### Extracted data
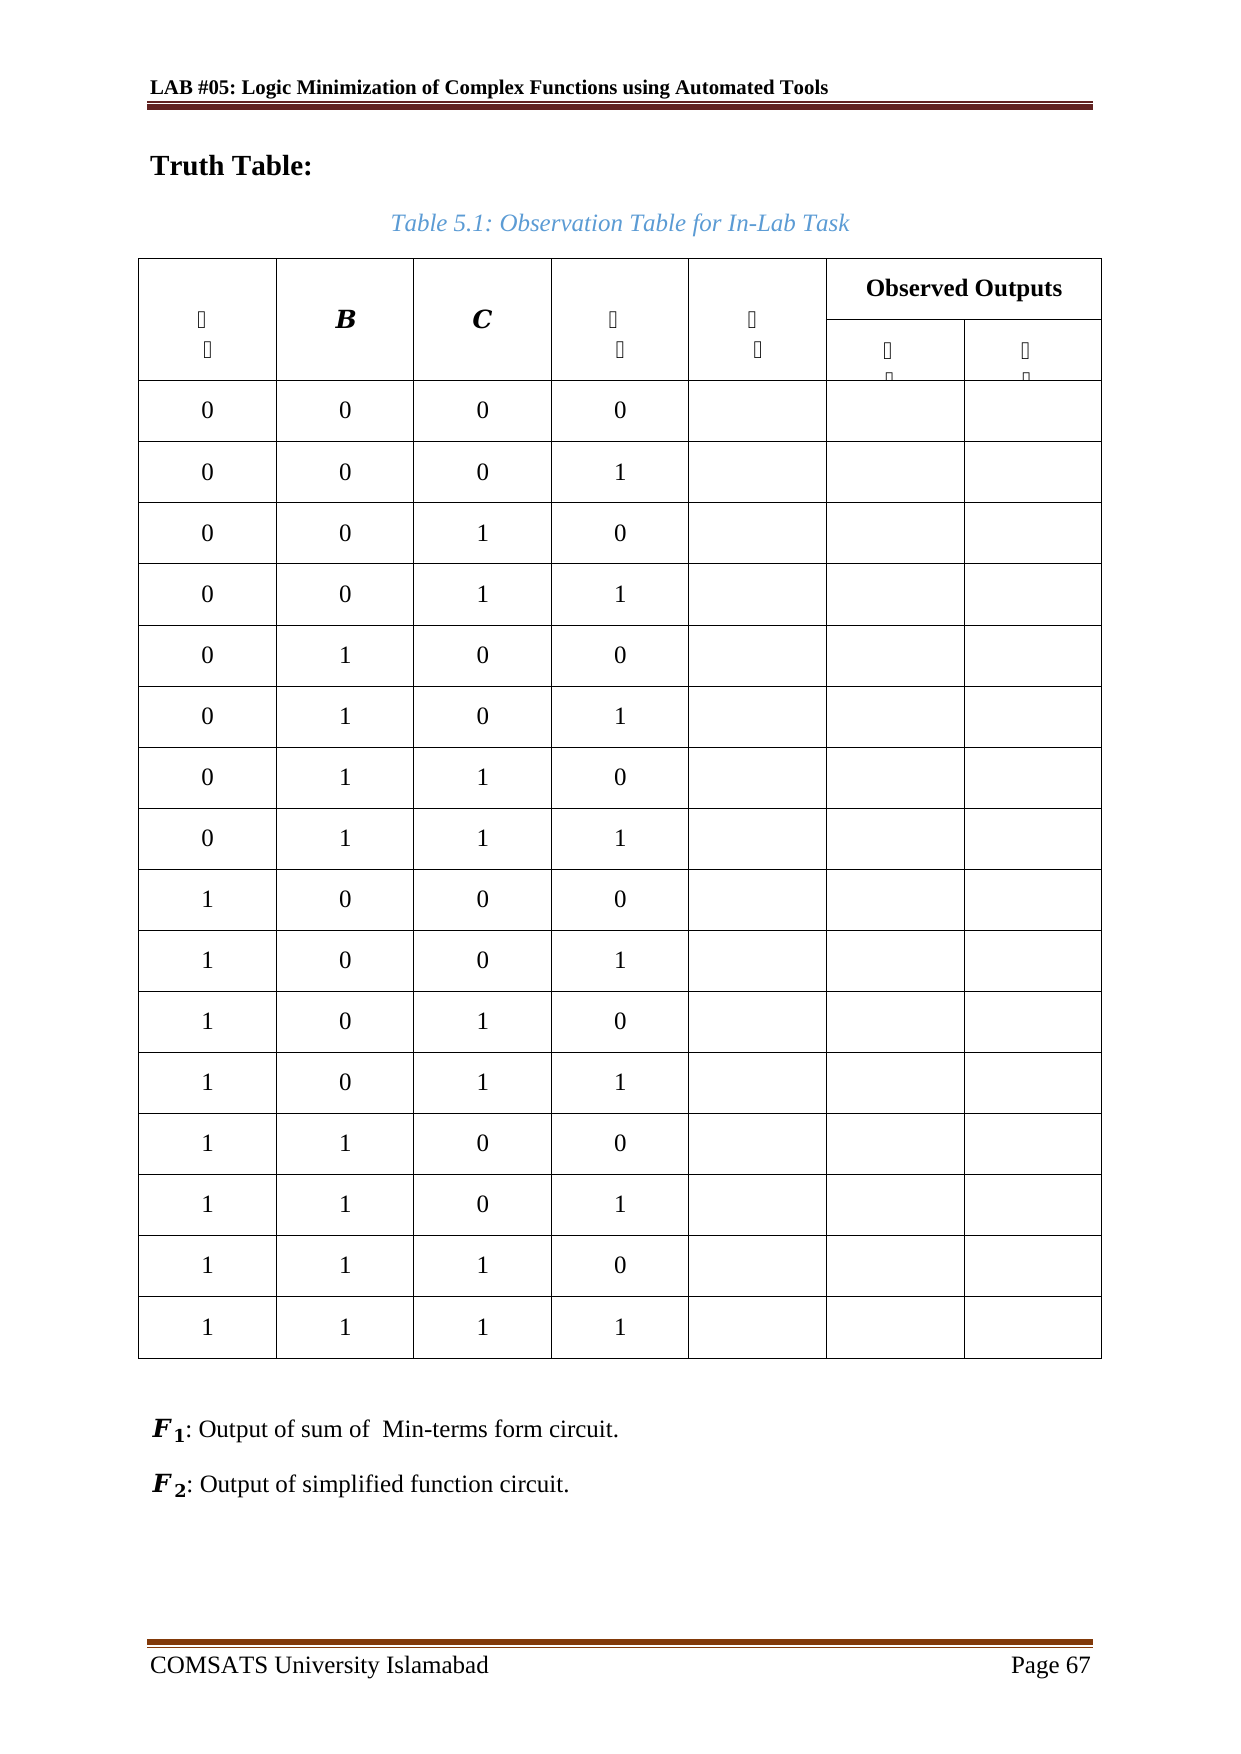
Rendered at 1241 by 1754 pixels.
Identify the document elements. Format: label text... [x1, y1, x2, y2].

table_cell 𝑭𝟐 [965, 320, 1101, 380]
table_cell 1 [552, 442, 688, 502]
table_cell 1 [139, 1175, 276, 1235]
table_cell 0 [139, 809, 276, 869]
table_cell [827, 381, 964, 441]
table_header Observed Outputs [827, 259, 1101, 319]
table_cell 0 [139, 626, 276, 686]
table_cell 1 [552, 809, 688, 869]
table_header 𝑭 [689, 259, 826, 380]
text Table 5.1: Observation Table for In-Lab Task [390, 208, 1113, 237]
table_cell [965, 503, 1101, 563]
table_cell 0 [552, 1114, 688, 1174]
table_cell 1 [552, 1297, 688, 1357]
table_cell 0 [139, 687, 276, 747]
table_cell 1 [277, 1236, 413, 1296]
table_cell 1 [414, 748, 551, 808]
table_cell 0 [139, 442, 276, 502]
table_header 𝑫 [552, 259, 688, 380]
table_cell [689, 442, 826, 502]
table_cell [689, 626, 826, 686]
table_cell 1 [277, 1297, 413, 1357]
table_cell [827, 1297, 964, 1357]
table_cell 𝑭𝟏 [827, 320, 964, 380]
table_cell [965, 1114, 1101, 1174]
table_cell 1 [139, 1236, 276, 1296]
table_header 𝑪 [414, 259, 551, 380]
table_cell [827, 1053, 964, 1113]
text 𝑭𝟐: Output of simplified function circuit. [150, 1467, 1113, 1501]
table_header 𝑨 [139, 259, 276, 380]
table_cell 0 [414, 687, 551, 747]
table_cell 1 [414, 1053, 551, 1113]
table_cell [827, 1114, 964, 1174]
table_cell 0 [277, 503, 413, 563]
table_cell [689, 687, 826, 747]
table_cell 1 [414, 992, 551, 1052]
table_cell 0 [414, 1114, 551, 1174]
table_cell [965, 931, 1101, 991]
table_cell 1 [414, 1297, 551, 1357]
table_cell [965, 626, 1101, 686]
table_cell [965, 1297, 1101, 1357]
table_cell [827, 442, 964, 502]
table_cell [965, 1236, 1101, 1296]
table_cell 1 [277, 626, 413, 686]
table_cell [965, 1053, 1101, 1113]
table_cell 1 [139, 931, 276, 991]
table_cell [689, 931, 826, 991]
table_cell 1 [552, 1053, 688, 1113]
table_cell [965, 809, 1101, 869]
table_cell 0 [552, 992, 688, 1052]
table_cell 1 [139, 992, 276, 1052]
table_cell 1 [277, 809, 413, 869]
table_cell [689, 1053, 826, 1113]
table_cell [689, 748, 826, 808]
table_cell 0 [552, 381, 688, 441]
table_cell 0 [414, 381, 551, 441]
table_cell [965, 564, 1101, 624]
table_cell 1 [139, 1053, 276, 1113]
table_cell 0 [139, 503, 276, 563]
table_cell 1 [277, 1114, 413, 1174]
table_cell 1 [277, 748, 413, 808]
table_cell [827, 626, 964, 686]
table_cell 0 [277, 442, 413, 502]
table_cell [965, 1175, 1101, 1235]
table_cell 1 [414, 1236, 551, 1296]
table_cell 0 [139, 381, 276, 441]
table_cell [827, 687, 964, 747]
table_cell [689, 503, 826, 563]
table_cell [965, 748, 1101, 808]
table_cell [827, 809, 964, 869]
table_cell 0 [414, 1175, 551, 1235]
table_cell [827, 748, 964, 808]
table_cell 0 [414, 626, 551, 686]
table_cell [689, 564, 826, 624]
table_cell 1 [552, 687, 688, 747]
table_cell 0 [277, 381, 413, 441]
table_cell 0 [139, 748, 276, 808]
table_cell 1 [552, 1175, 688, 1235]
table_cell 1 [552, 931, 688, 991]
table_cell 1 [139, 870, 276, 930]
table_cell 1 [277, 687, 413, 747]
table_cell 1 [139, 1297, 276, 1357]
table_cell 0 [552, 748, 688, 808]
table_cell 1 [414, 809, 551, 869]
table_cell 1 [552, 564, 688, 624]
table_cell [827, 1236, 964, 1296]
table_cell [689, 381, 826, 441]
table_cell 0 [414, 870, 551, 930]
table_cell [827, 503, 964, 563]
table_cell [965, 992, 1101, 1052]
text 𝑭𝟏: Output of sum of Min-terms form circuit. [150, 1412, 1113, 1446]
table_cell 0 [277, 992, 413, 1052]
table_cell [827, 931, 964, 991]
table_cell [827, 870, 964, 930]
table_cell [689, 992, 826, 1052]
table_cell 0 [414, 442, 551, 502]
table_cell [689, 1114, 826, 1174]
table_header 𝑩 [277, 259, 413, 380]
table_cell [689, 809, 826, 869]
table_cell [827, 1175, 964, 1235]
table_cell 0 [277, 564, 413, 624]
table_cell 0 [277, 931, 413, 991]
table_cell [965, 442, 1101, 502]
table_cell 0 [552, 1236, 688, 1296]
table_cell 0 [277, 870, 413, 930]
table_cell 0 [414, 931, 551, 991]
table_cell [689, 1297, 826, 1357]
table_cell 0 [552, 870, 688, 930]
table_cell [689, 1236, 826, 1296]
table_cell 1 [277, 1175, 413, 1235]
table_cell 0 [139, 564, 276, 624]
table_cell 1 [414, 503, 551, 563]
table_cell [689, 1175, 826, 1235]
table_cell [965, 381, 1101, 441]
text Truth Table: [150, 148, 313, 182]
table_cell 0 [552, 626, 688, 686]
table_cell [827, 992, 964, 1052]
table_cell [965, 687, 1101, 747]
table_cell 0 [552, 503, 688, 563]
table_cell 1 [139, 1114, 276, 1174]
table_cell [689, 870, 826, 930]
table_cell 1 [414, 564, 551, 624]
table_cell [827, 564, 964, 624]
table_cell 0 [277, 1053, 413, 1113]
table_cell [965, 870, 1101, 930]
######
### Extracted data
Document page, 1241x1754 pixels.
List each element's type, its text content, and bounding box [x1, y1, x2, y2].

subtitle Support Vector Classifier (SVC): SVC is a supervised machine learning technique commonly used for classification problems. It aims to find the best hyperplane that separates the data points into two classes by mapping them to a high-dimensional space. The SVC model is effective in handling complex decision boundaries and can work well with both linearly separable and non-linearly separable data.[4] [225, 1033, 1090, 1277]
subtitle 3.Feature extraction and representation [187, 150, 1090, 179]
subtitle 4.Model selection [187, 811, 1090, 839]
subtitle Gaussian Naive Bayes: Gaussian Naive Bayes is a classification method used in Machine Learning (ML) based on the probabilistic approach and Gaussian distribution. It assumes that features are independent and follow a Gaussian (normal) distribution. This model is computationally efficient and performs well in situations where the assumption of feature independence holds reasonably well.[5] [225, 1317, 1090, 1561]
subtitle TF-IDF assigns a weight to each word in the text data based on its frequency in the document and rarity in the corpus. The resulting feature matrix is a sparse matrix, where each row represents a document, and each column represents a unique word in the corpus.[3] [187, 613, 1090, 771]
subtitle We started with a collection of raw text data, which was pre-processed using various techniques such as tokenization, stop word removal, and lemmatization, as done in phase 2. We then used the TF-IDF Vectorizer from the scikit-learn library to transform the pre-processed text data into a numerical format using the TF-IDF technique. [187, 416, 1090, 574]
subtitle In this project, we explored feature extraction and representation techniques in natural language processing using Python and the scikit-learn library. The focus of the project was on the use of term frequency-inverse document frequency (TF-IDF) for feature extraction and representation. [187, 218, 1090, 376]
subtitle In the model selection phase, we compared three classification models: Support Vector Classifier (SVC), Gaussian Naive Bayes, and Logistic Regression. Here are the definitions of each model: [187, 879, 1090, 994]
######
### Extracted data
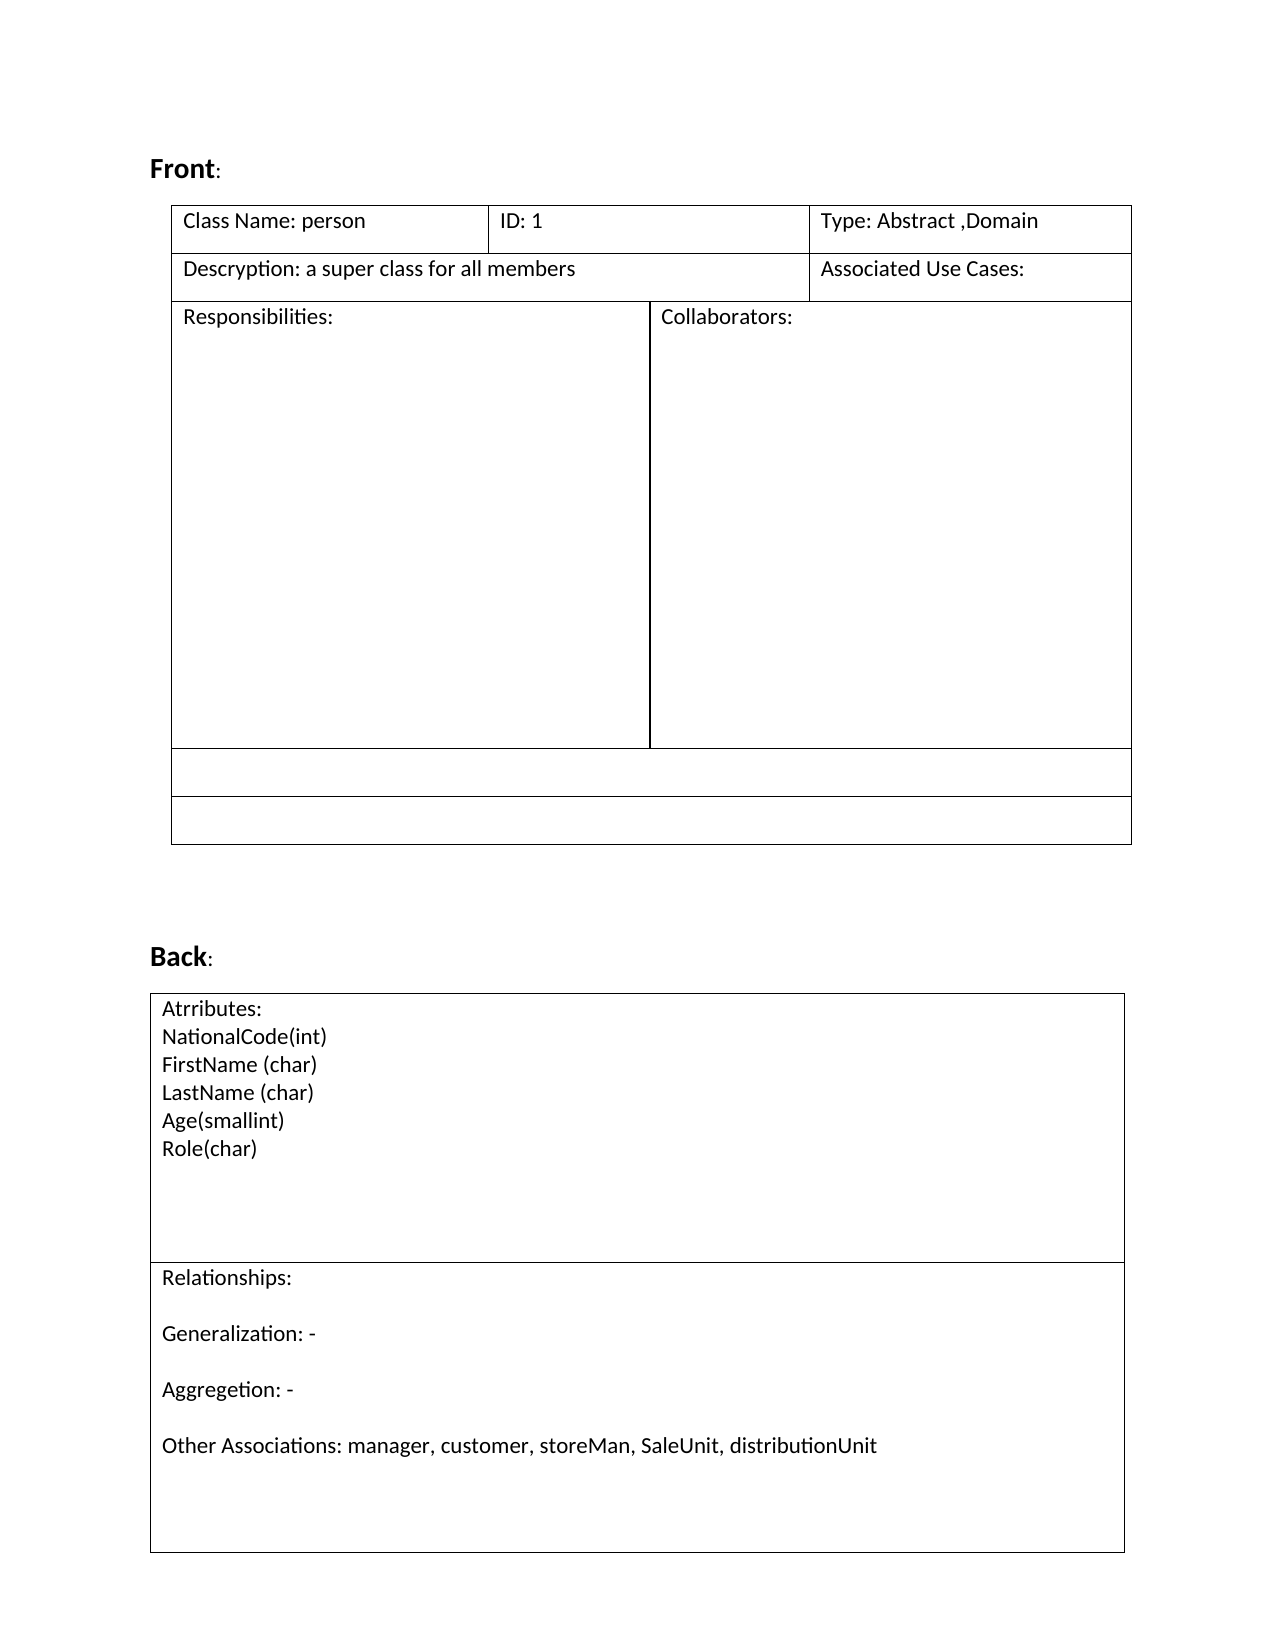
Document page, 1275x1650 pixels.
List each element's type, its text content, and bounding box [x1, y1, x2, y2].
######
Tally lines in the listing above that include the word "page"; respond with that number only.

◆ **Solution to this problem**
2